**TEXT SHOWN**
________________

Warning: No loop content follows, aside from the distant connection to
other loop artists playing similar instruments. Total guitar geekiness is
all you'll find here:


At 7:46 AM -0400 5/29/97, Jon Durant wrote:
>Hey Kim, you got a Klein????
>
>Way to go. Just got mine as well. My brother Kingsley and I will be 
>playing at


Yeah, I didn't want to come on the list, jumping around like a little kid
saying "I got a Klein, I got a Klein!" But since you just did, heck I'll
join in.....

I first played one at summer NAMM 2 years ago. I was just blown away. You
pick up the guitar and it just sort of melts into your body, leaving your
hands exactly where they should be. It's so comfortable and easy to play,
its just amazing.

And the tone.....the harmonic content is like nothing I've ever heard. It's
just so rich. And the sustain is so good you hardly need a sustainer
pickup. I can play chords right up to the 24th fret on mine and it just
rings out perfectly.

I got mine with the resonator cavity, swamp ash body, Guatemalan Rosewood
neck (single piece, no fretboard), transtrem, and two Joseph Barden
humbuckers with a Barden single coil in between. I custom designed the
electronics for myself, based around this monster 4 pole 5 position switch
and three push-pull knobs. (the knobs are vol/vol/tone) I've got 20
combinations between coil splitting, phase, and pickup selection, plus all
the variations from tone/volume changes.

I picked out the wood myself, (well with Lorenzo's help) which was fun.

________________

**RAW DATA**

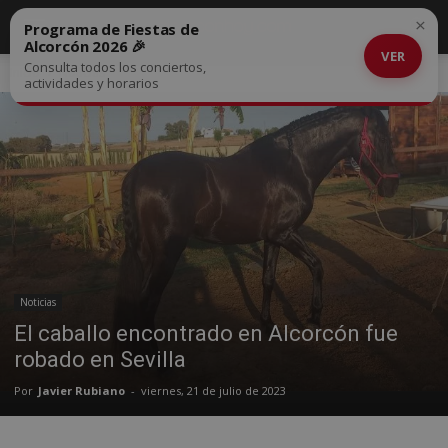
×
Programa de Fiestas de
Alcorcón 2026 🎉
VER
Consulta todos los conciertos,
Inicio
Noticias
actividades y horarios
Noticias
El caballo encontrado en Alcorcón fue
robado en Sevilla
Por
Javier Rubiano
-
viernes, 21 de julio de 2023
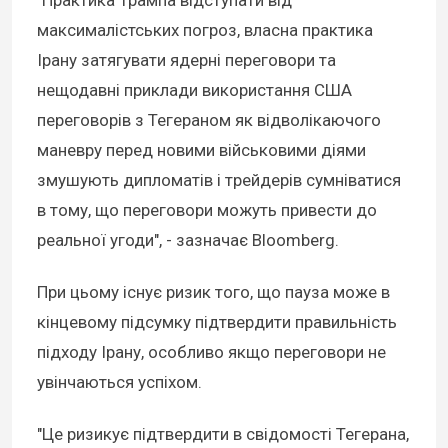
"Практика Трампа відступати від
максималістських погроз, власна практика
Ірану затягувати ядерні переговори та
нещодавні приклади використання США
переговорів з Тегераном як відволікаючого
маневру перед новими військовими діями
змушують дипломатів і трейдерів сумніватися
в тому, що переговори можуть привести до
реальної угоди", - зазначає Bloomberg.
При цьому існує ризик того, що пауза може в
кінцевому підсумку підтвердити правильність
підходу Ірану, особливо якщо переговори не
увінчаються успіхом.
"Це ризикує підтвердити в свідомості Тегерана,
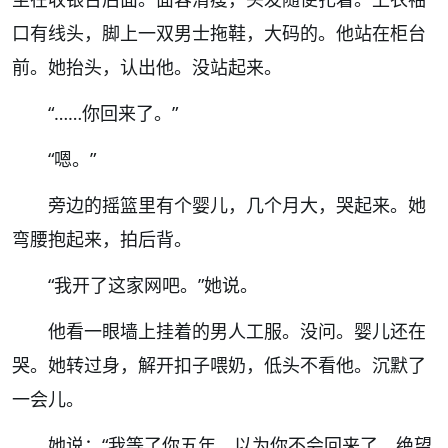
口有线头，脚上一双男士拖鞋，大码的。他站在柜台
前。她抬头，认出他。没站起来。
“……
你回来了。
”
“
嗯。
”
旁边的摇篮里有个婴儿，几个月大，哭起来。她
弯腰抱起来，拍后背。
“
我开了这家网吧。
”
她说。
他看一眼墙上挂着的男人工服。没问。婴儿还在
哭。她转过身，解开扣子喂奶，低头不看他。沉默了
一会儿。
她说：
“
我等了你五年。以为你不会回来了。绝望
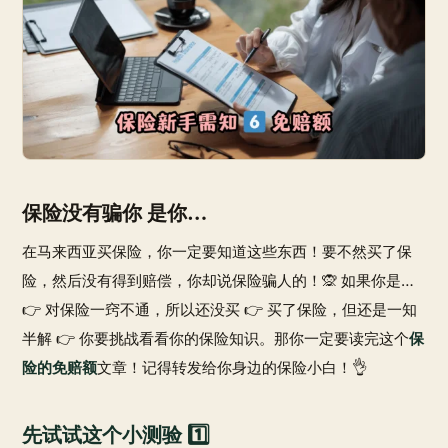
保险没有骗你 是你…
在马来西亚买保险，你一定要知道这些东西！要不然买了保
险，然后没有得到赔偿，你却说保险骗人的！🙊 如果你是…
👉 对保险一窍不通，所以还没买 👉 买了保险，但还是一知
半解 👉 你要挑战看看你的保险知识。那你一定要读完这个
保
险的免赔额
文章！记得转发给你身边的保险小白！👌
先试试这个小测验 1️⃣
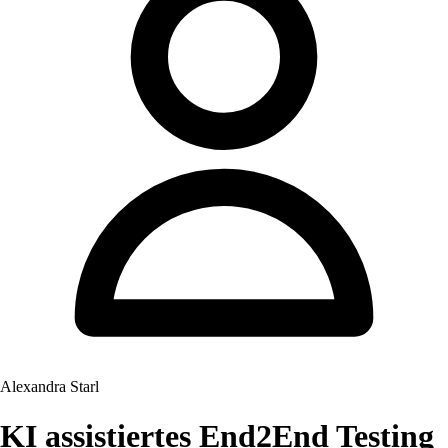
Alexandra Starl
KI assistiertes End2End Testing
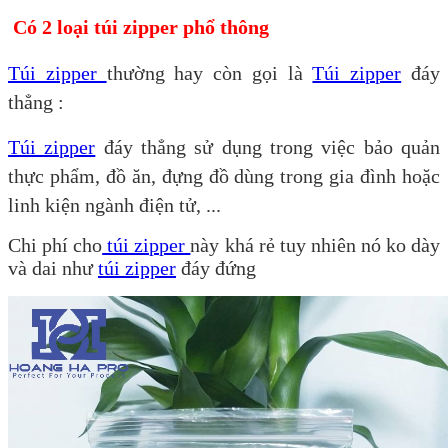
Có 2 loại túi zipper phổ thông
Túi zipper
thường hay còn gọi là
Túi zipper
đáy
thẳng :
Túi zipper
đáy thẳng sử dụng trong việc bảo quản
thực phẩm, đồ ăn, đựng đồ dùng trong gia đình hoặc
linh kiện ngành điện tử, ...
Chi phí cho
túi zipper
này khá rẻ tuy nhiên nó ko dày
và dai như
túi zipper
đáy đứng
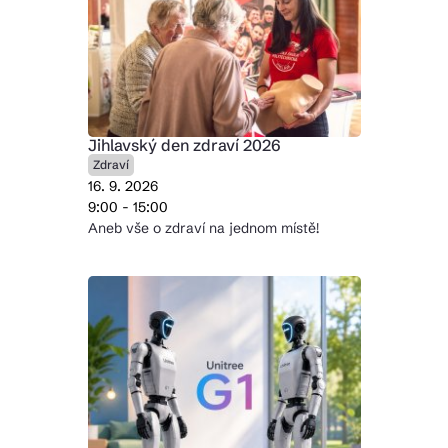
Jihlavský den zdraví 2026
Zdraví
16. 9. 2026
9:00 - 15:00
Aneb vše o zdraví na jednom místě!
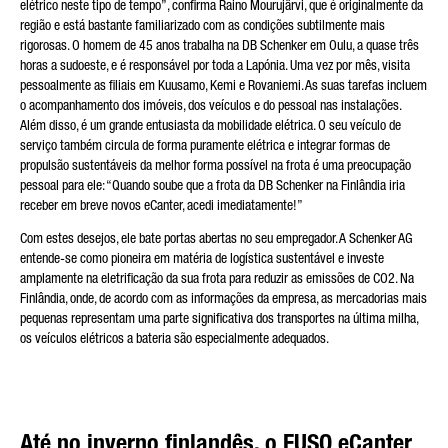
elétrico neste tipo de tempo”, confirma Raino Mourujärvi, que é originalmente da
região e está bastante familiarizado com as condições subtilmente mais
rigorosas. O homem de 45 anos trabalha na DB Schenker em Oulu, a quase três
horas a sudoeste, e é responsável por toda a Lapónia. Uma vez por mês, visita
Friendly Captcha
pessoalmente as filiais em Kuusamo, Kemi e Rovaniemi. As suas tarefas incluem
o acompanhamento dos imóveis, dos veículos e do pessoal nas instalações.
Além disso, é um grande entusiasta da mobilidade elétrica. O seu veículo de
serviço também circula de forma puramente elétrica e integrar formas de
propulsão sustentáveis da melhor forma possível na frota é uma preocupação
pessoal para ele: “Quando soube que a frota da DB Schenker na Finlândia iria
receber em breve novos eCanter, acedi imediatamente!”
Com estes desejos, ele bate portas abertas no seu empregador. A Schenker AG
entende-se como pioneira em matéria de logística sustentável e investe
amplamente na eletrificação da sua frota para reduzir as emissões de CO2. Na
Finlândia, onde, de acordo com as informações da empresa, as mercadorias mais
pequenas representam uma parte significativa dos transportes na última milha,
os veículos elétricos a bateria são especialmente adequados.
Até no inverno finlandês, o FUSO eCanter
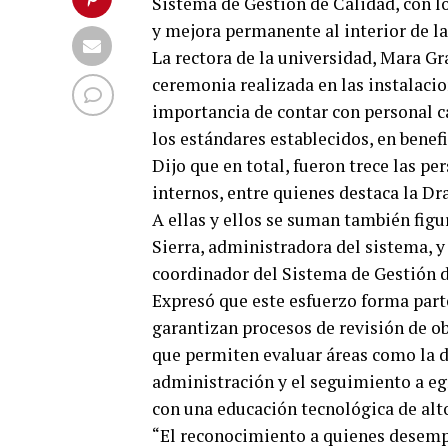
Sistema de Gestión de Calidad, con lo
y mejora permanente al interior de la
La rectora de la universidad, Mara Gr
ceremonia realizada en las instalacio
importancia de contar con personal 
los estándares establecidos, en benef
Dijo que en total, fueron trece las 
internos, entre quienes destaca la Dr
A ellas y ellos se suman también fig
Sierra, administradora del sistema, 
coordinador del Sistema de Gestión d
Expresó que este esfuerzo forma parte
garantizan procesos de revisión de ob
que permiten evaluar áreas como la do
administración y el seguimiento a e
con una educación tecnológica de alto
“El reconocimiento a quienes desemp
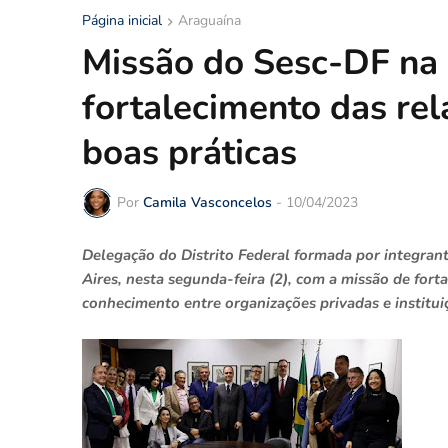
Página inicial
Araguaína
Missão do Sesc-DF na
fortalecimento das rela
boas práticas
Por
Camila Vasconcelos
-
10/04/2023
Delegação do Distrito Federal formada por integra
Aires, nesta segunda-feira (2), com a missão de for
conhecimento entre organizações privadas e institui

________________

**TASK LIST**
a) Reproduce the Klein guitar message above word for word, from its first line to its last.
b) Render the entries above as a numbered list, from their first line through the line containing "viernes, 21 de julio de 2023", with blank lines omitted. Leave the pictures out and list nothing beyond that line.

**SOLUTIONS IN ORDER**
a)
Warning: No loop content follows, aside from the distant connection to
other loop artists playing similar instruments. Total guitar geekiness is
all you'll find here:


At 7:46 AM -0400 5/29/97, Jon Durant wrote:
>Hey Kim, you got a Klein????
>
>Way to go. Just got mine as well. My brother Kingsley and I will be 
>playing at


Yeah, I didn't want to come on the list, jumping around like a little kid
saying "I got a Klein, I got a Klein!" But since you just did, heck I'll
join in.....

I first played one at summer NAMM 2 years ago. I was just blown away. You
pick up the guitar and it just sort of melts into your body, leaving your
hands exactly where they should be. It's so comfortable and easy to play,
its just amazing.

And the tone.....the harmonic content is like nothing I've ever heard. It's
just so rich. And the sustain is so good you hardly need a sustainer
pickup. I can play chords right up to the 24th fret on mine and it just
rings out perfectly.

I got mine with the resonator cavity, swamp ash body, Guatemalan Rosewood
neck (single piece, no fretboard), transtrem, and two Joseph Barden
humbuckers with a Barden single coil in between. I custom designed the
electronics for myself, based around this monster 4 pole 5 position switch
and three push-pull knobs. (the knobs are vol/vol/tone) I've got 20
combinations between coil splitting, phase, and pickup selection, plus all
the variations from tone/volume changes.

I picked out the wood myself, (well with Lorenzo's help) which was fun.

b)
1. ×
2. Programa de Fiestas de
3. Alcorcón 2026 🎉
4. VER
5. Consulta todos los conciertos,
6. Inicio
7. Noticias
8. actividades y horarios
9. Noticias
10. El caballo encontrado en Alcorcón fue
11. robado en Sevilla
12. Por
13. Javier Rubiano
14. -
15. viernes, 21 de julio de 2023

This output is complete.